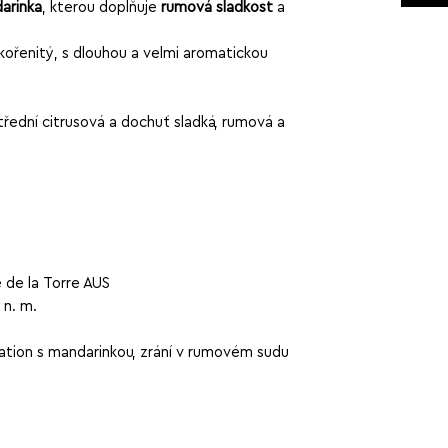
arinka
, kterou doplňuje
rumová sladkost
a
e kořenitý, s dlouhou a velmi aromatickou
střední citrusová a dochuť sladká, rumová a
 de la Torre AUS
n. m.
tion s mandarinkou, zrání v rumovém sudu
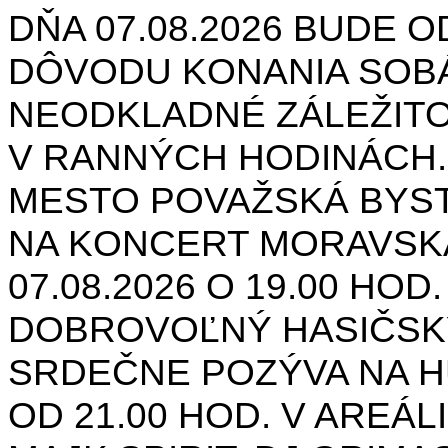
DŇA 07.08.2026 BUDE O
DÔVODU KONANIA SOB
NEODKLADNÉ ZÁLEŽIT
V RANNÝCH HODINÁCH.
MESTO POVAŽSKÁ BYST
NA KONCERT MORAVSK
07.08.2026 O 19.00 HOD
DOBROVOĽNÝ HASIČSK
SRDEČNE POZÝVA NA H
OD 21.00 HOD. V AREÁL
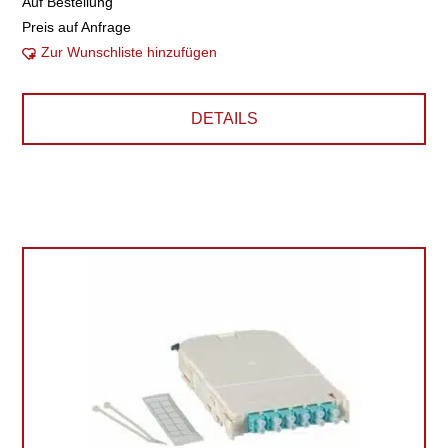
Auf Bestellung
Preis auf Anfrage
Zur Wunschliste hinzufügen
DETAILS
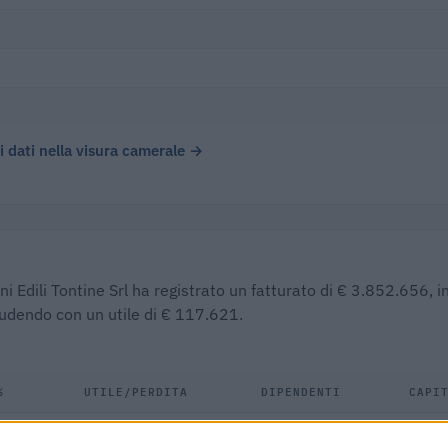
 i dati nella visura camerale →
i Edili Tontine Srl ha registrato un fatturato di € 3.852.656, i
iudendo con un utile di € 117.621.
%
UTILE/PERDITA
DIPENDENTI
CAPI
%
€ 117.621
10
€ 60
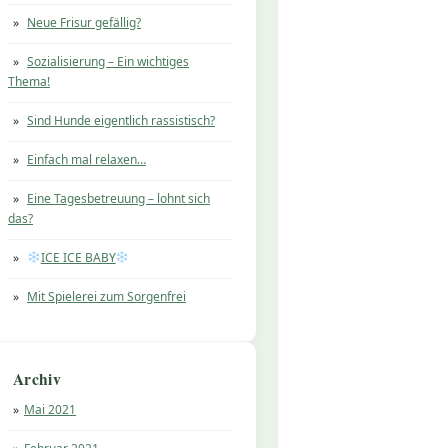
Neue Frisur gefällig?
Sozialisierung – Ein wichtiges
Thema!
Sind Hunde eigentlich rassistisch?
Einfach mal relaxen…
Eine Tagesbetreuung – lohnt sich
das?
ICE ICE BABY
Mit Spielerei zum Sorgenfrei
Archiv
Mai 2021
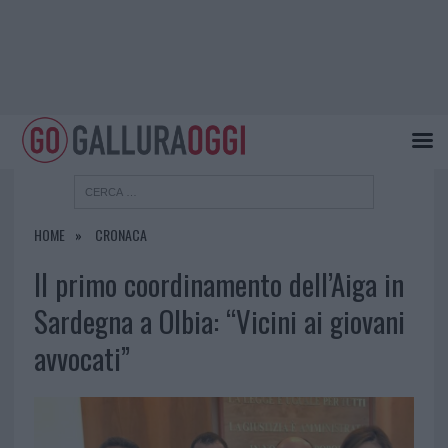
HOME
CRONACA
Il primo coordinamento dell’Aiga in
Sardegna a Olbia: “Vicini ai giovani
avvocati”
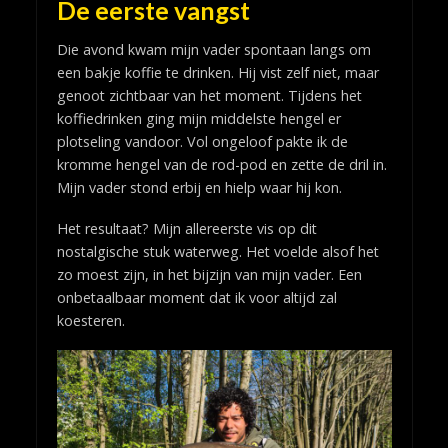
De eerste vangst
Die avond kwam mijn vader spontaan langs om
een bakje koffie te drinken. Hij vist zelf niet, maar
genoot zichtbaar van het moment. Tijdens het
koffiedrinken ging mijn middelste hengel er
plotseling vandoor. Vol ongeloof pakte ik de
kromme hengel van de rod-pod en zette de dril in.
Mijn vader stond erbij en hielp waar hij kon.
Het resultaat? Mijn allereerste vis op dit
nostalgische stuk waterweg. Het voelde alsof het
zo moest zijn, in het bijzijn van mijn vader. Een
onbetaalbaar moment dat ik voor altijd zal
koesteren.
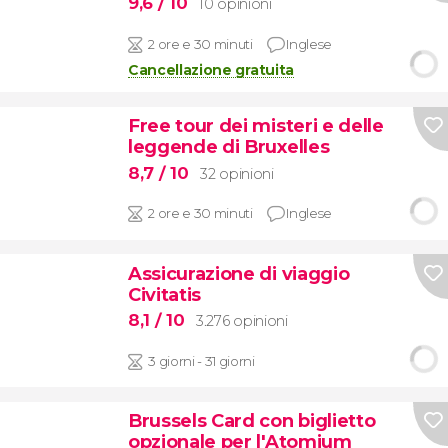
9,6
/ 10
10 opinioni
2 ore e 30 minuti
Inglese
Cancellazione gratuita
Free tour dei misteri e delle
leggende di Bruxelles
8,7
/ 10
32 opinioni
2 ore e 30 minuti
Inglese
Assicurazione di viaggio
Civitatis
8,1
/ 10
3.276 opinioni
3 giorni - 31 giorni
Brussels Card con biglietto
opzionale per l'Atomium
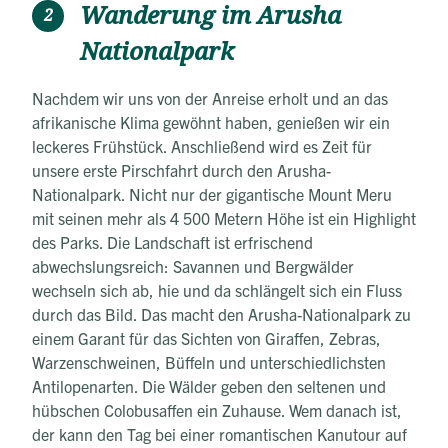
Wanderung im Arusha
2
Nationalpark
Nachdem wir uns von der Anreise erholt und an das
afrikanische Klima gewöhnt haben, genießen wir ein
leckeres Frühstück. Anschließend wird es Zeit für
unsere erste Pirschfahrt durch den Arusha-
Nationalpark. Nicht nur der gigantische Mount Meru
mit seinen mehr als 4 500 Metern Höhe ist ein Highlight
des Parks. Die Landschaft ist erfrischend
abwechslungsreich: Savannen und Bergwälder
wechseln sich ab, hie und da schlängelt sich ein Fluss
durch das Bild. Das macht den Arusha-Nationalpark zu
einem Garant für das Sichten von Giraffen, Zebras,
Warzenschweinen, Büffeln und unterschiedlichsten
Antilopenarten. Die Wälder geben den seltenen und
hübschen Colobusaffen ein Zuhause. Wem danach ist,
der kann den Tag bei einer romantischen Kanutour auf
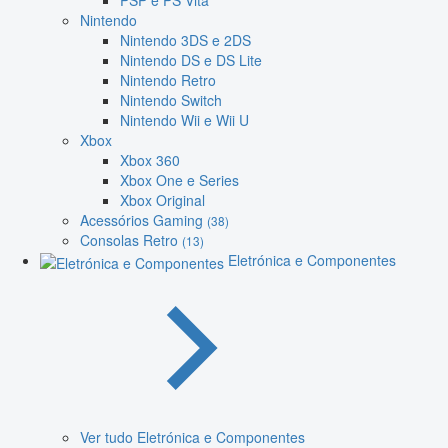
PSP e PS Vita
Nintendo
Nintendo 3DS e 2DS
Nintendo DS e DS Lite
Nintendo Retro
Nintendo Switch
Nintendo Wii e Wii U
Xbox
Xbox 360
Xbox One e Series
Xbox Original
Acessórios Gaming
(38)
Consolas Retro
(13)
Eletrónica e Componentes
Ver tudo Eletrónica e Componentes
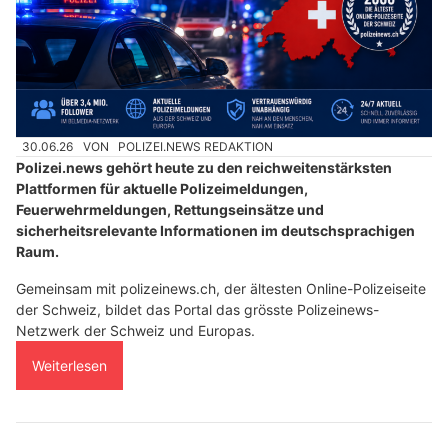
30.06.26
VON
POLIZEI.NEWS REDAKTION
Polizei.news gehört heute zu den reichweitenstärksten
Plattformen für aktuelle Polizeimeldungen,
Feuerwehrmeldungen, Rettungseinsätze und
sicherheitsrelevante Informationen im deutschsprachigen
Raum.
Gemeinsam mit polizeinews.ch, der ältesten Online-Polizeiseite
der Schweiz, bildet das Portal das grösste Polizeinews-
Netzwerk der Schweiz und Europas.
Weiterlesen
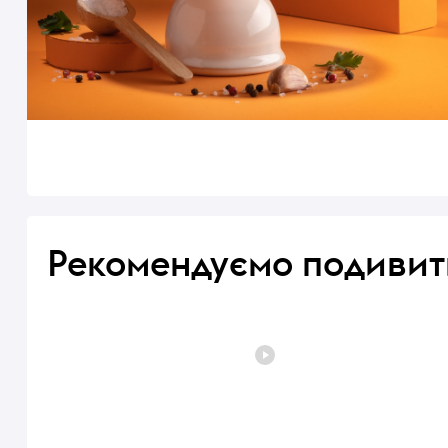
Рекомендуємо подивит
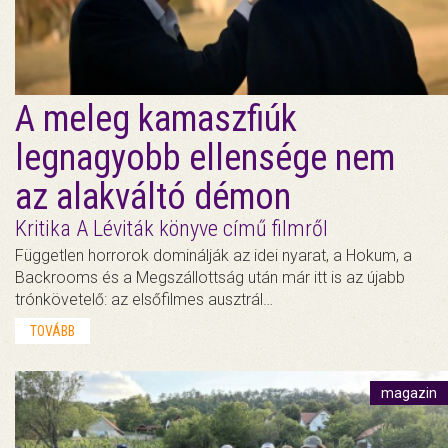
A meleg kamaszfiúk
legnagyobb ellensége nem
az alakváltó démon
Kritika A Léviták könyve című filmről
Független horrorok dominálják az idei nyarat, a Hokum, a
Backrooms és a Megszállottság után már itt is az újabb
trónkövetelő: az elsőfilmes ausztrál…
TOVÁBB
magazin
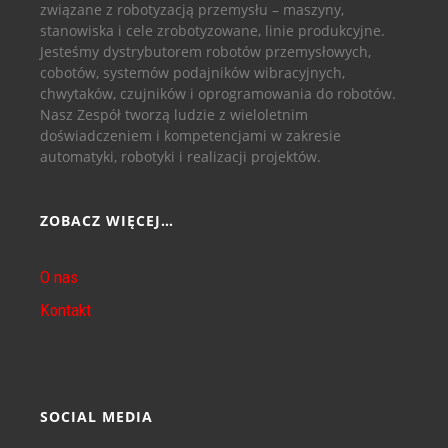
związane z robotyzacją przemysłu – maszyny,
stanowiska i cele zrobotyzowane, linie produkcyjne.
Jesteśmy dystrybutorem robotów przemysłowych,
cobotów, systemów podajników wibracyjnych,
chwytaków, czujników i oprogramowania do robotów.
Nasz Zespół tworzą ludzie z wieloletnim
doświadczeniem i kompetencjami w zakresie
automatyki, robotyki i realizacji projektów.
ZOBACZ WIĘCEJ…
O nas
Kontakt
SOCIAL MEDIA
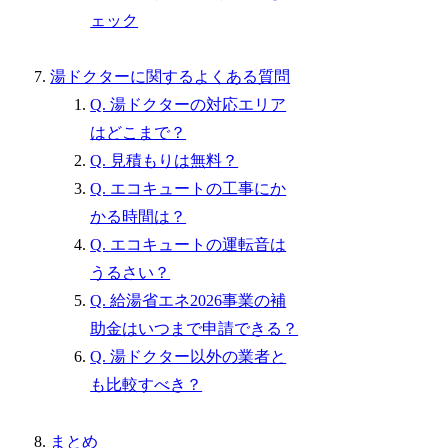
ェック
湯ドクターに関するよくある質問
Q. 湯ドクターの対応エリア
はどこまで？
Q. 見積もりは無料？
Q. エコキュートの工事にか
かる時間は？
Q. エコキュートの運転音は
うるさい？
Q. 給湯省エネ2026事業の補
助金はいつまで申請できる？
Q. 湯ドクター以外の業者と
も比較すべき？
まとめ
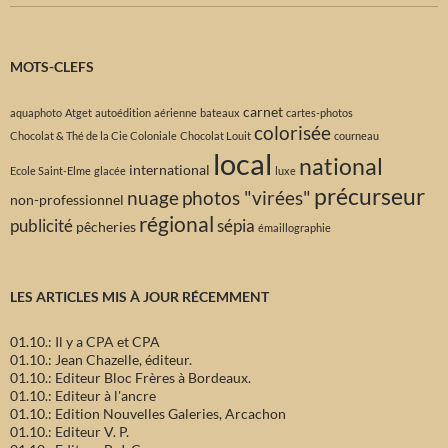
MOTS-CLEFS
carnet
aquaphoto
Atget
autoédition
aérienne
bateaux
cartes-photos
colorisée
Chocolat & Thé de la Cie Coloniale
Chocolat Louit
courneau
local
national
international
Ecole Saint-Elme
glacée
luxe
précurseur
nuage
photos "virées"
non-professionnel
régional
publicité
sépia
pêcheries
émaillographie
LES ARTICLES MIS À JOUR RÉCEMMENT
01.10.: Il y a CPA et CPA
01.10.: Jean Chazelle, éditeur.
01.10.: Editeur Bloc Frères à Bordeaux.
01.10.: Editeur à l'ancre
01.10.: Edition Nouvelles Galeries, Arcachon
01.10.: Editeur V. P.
● ● ● ● ● ● ●
## [Task brief]
Can you give the material between the lines holding "De eerste vangst" and "Ver tudo Eletrónica e Componentes", inclusive, again with "Xbox" changed to "Microsoft Xbox" and everything else left the same, omitting the pictures?

## [Written reply]
De eerste vangst
Die avond kwam mijn vader spontaan langs om
een bakje koffie te drinken. Hij vist zelf niet, maar
genoot zichtbaar van het moment. Tijdens het
koffiedrinken ging mijn middelste hengel er
plotseling vandoor. Vol ongeloof pakte ik de
kromme hengel van de rod-pod en zette de dril in.
Mijn vader stond erbij en hielp waar hij kon.
Het resultaat? Mijn allereerste vis op dit
nostalgische stuk waterweg. Het voelde alsof het
zo moest zijn, in het bijzijn van mijn vader. Een
onbetaalbaar moment dat ik voor altijd zal
koesteren.
9,6
/ 10
10 opinioni
2 ore e 30 minuti
Inglese
Cancellazione gratuita
Free tour dei misteri e delle
leggende di Bruxelles
8,7
/ 10
32 opinioni
2 ore e 30 minuti
Inglese
Assicurazione di viaggio
Civitatis
8,1
/ 10
3.276 opinioni
3 giorni - 31 giorni
Brussels Card con biglietto
opzionale per l'Atomium
Wanderung im Arusha
2
Nationalpark
Nachdem wir uns von der Anreise erholt und an das
afrikanische Klima gewöhnt haben, genießen wir ein
leckeres Frühstück. Anschließend wird es Zeit für
unsere erste Pirschfahrt durch den Arusha-
Nationalpark. Nicht nur der gigantische Mount Meru
mit seinen mehr als 4 500 Metern Höhe ist ein Highlight
des Parks. Die Landschaft ist erfrischend
abwechslungsreich: Savannen und Bergwälder
wechseln sich ab, hie und da schlängelt sich ein Fluss
durch das Bild. Das macht den Arusha-Nationalpark zu
einem Garant für das Sichten von Giraffen, Zebras,
Warzenschweinen, Büffeln und unterschiedlichsten
Antilopenarten. Die Wälder geben den seltenen und
hübschen Colobusaffen ein Zuhause. Wem danach ist,
der kann den Tag bei einer romantischen Kanutour auf
PSP e PS Vita
Nintendo
Nintendo 3DS e 2DS
Nintendo DS e DS Lite
Nintendo Retro
Nintendo Switch
Nintendo Wii e Wii U
Microsoft Xbox
Microsoft Xbox 360
Microsoft Xbox One e Series
Microsoft Xbox Original
Acessórios Gaming
(38)
Consolas Retro
(13)
Eletrónica e Componentes
Ver tudo Eletrónica e Componentes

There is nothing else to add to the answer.